#### GIVEN TEXT:
╔══

By Gordon Jay Alexander

I celebrated the last day of school, 1963, by stealing a Snickers candy bar. I don’t know why, I just stuck it in my pocket and walked out of the Sparkle store.

I was shocked and excited. I had never stolen before. And I only had to make it the 40 yards down and across the parking lot to the safety of my house.

As I hit the steps the wrapper was gone and the first delicious bite was being chewed. I walked into the kitchen, and opened the refrigerator and gulped straight from the milk carton. Two sins in two minutes, I was exhilarated.

Then I looked out the kitchen window, and milk and candy bar came spewing disgustingly from my mouth and nose. Mr. Morris, the Sparkle Supermarket manager was entering the ABC Barber Shop.

ABC, Alex, Bill & Chuck. Clever I always thought. Alex was my dad. And he had two rules, never steal and never lie.

I think those were the first words I ever uttered, no lies, no theft. And there I stood, school shirt splattered with half eaten nuts and chocolate, which I had stolen.

My heart was racing, and I watched Mr. Morris, Mo to his friends, emerge from the barber shop wearing a smirk.

The phone rang, I almost peed my pants. It was my dad.

"Son," he said, "come over to the shop, right now." He didn’t wait for a response, there was a click.

I ran into my room and quickly changed shirts, went to the bathroom and in one single motion I flushed the remains of the evidence down the toilet and rubbed toothpaste from my finger across the front of my teeth. Like some drunk driver, trying to avoid detection from a sniffing cop, I didn’t want to smell of crime.

The barber shop was busy, a guy in each chair, a couple of more waiting. My dad was a quiet man, few words, so he always made each one count, never sugar coating or mincing those seldom but precious utterances.

"Son, Mr. Morris says you stole a candy bar, that so?"

I should have recognized the trap, but committing my third crime in just a few minutes(although drinking straight from the milk carton was a minor misdemeanor charge) I said, "No sir."

He snapped off the clippers, and said, "Well either you or Mr. Morris is a liar, so lets go up and you can call him one and then I’ll take care of him."

╚══

#### DATA:
╔══

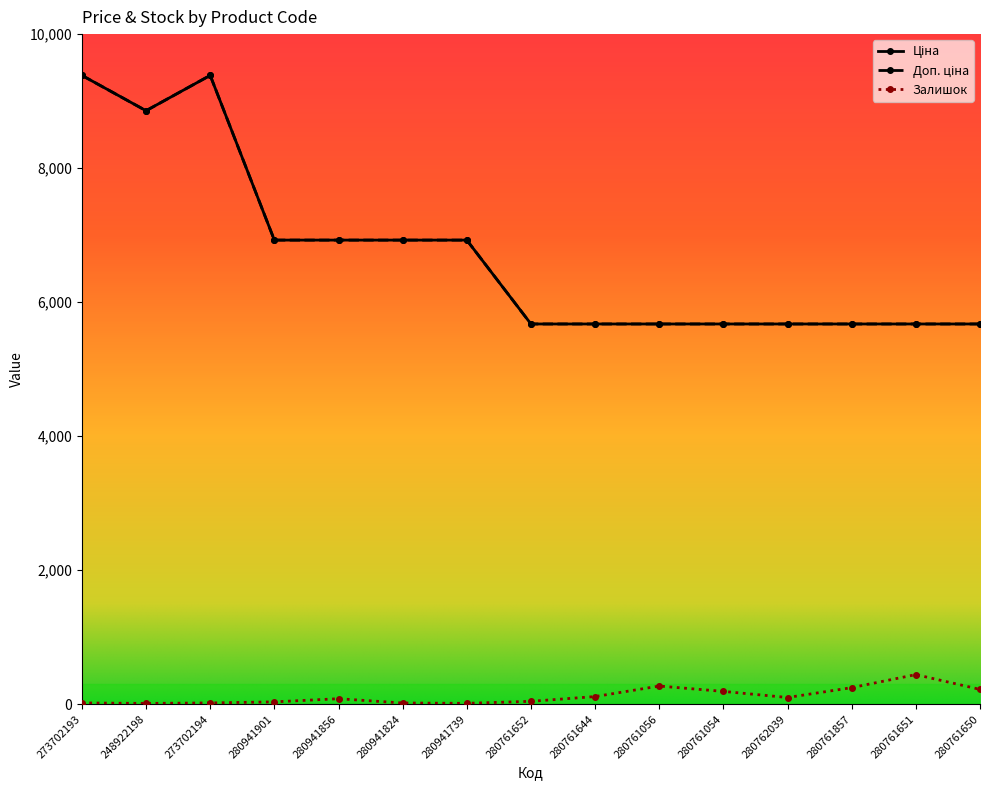

True or false: Ціна and Залишок cross at least once.

False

╚══

#### JOB ITEM A:
Mark each statement yes or no according to the candy bar story, and quote the words of the story that settle it. (i) Before that day, the narrator had already stolen something. (ii) The narrator's house was 40 yards from the store. (iii) The narrator's father was Bill.
#### JOB ITEM B:
Write the next part of the candy bar story, starting right after the father offers to go up so the narrator can call Mr. Morris a liar.

#### EXERCISE ANSWER A:
(i) No: "I had never stolen before."
(ii) Yes: "I only had to make it the 40 yards down and across the parking lot to the safety of my house."
(iii) No: "Alex was my dad."

#### EXERCISE ANSWER B:
I began to tremble. I had no idea what he meant by taking care of Mr. Morris, but I knew deep within my being that if we left that barber shop and did indeed confront Mo, that I would probably never be heard from again. So I proffered an immediate confession.

"No Dad, I took the candy bar."

"So, you are a thief and a liar. Go home, sit in a chair and come back over at 5:15." he said.

With the possible exception of sitting silently on the bottom of Haiphong Harbor, aboard a "sitting duck" submarine; during the late days of the Vietnam war, this waiting period was the most excruciating of my life.

Seventy five minutes of tortuous silence, as I sat in a chair staring at the clock.

Then it was time. I walked slowly across the parking lot, Bill & Chuck were leaving, both looked at me sympathetically, shaking their heads. That only added to my nervousness.

As soon as I walked through the door, my father was getting ready, he was taking the leather straps off the side of his chair.

In those days the barbers kept these long leather straps attached to the chair to keep the straight razors sharpened. I had heard about getting "strapped" from my older brother, who was always in trouble. I was the goody one.

My father spoke: "Son, it is my job to punish you for the crimes, for stealing the candy bar and then for lying to me about doing it. Today I am going to strap you for the theft. But first you are going to go up and pay for the candy bar, apologize to Mr. Morris, and tell him you are going to sweep out the store every morning before it opens, and you are going to sweep the parking lot every evening after the store closes."

On the way to the apology, I momentarily considered flight, but instantly realized that was not an option. I also understood that my father had effectively grounded me.

I wouldn’t be able to stay at the baseball field at night, and I would have to get up just as early as I did for school. Some summer break this was going to be, stealing the candy bar was a bad idea.

I paid Mr. Morris the dime, gave my apology in front of several people and headed back to the barber shop. And it was only after I left the store that I realized what was ahead. Did my dad say strap?

The sharpening straps were about 3" wide and about 30" long.

He made me drop my trousers and grab onto the barber chair and then he said those words that kids can never understand until they actually become parents:

"Son this hurts me more than it is going to hurt you."

I didn’t feel anything after the third whack, I don’t know how many times he laid the strap onto my bottom. But he drew blood, and raised many a welt.

When he was done, he told me to pull up my pants, and to sit down in the chair.

"It is a father’s duty to punish his children when they have committed a sin (crime and sin were the same to dad).

It will make you stop the next time, at the moment your mind tells you to go ahead and do it, you know, right before you took that candy bar, a little voice in your mind told you to do it."

He was right, I remember having a short debate whether or not to pocket the candy, the devil won the debate this day I thought. Telling dad the devil made me do it would only be redundant, he already knew that.

"Now this was for the theft, I owe you for the lie. I’ll make sure you get that before too much of the summer goes by. Now go home, wash your underwear by hand and put some salve on your butt."

I don’t need to tell you that there were of course, tears streaming down my cheeks, and blood on my butt. I could barely walk. Getting strapped was everything my brother said it was and more.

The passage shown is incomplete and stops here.